Task description: Search the records for "elbow". Copy every line where it appears.
Exercise input Block Start
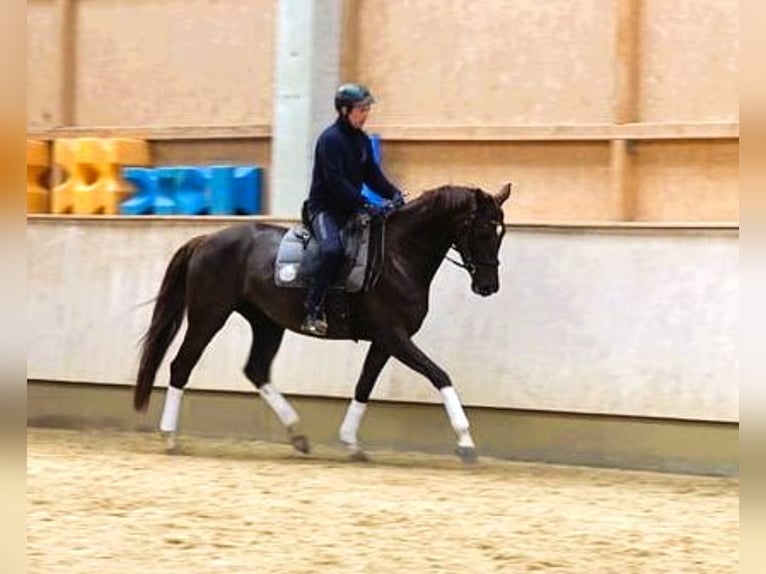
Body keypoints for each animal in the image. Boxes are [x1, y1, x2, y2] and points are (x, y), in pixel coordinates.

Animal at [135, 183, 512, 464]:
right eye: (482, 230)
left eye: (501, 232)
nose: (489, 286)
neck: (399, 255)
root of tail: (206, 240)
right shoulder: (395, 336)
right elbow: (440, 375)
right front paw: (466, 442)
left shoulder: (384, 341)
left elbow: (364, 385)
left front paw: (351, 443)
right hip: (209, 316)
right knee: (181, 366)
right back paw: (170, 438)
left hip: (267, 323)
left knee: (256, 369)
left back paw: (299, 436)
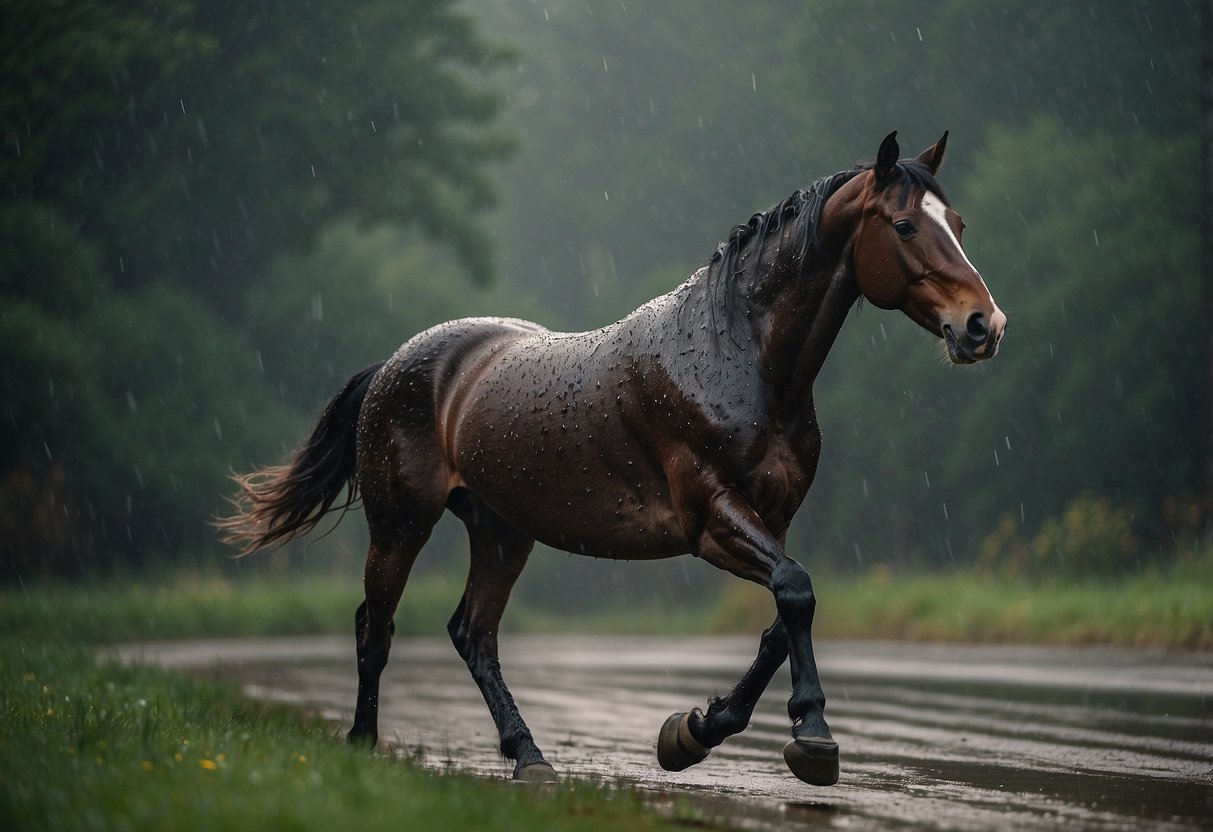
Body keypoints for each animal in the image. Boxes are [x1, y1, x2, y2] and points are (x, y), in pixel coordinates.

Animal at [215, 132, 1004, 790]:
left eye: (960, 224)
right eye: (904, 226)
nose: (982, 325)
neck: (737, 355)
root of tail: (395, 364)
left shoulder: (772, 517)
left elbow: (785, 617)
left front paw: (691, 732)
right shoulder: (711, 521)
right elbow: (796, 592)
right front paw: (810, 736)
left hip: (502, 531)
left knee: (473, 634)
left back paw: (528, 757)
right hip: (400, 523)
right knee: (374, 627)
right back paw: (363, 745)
Exercise input Block End
Final answer:
right elbow: (440, 375)
left elbow: (364, 385)
left elbow: (785, 617)
right elbow: (796, 592)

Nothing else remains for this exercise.